Almost immediately on an adjacent channel I heard another very clear station, heard VK4 somewhere in the call exchange, listened to jump in sometime but then they finished up and QSY’ed in their own directions, one the dinner table and the other somewhere unknown. Maybe about ten minutes later, I found that same voice farther up on the dial, wasn’t a VK call but a ZL call–I hung around then broke in, and was lucky enough to get this nice contact with such good band conditions after hanging around a bit more. Well, John ZL2JBR is based outside of Wellington, and it seems like the band was opening up early for him (he had had a contact to the UK beforehand).
I scanned 20m a little bit more, called CQ some, but didn’t turn up anything. Moving up to 17m, I heard our T3 station again, and looking around I caught SM1ALH as he was starting out on the air over on a Swedish island in the Baltic Sea (IOTA EU-020). He had a clear signal but couldn’t hear me that well, though he has 800W going into a beam! In the end, we did manage.
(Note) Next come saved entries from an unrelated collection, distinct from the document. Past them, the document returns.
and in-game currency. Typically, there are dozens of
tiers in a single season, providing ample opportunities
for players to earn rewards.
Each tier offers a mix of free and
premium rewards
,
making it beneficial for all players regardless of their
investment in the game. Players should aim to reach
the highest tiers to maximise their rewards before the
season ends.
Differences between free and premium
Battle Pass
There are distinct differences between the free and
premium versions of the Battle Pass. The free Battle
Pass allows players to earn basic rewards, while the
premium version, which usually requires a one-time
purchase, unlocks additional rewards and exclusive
The last QSO of the day was with 9M2TO in Penang, as nice a local to be in as any. There was some severe QSB on his signal but he could hear me ok. Penang is IOTA AS-015
After packing up I tried to see if anyone was on 2m, but there weren’t any takers there. I headed down to where the bike was, not requiring lighting except on the last 800m of trail which was more heavily forested. Good news: the bike was still there (not like it’s a problem around here), I rode back down to the statue park with it’s [now empty] parking lot, packed up and headed out. JB-192 is finally activated this thirteenth of March, 2011!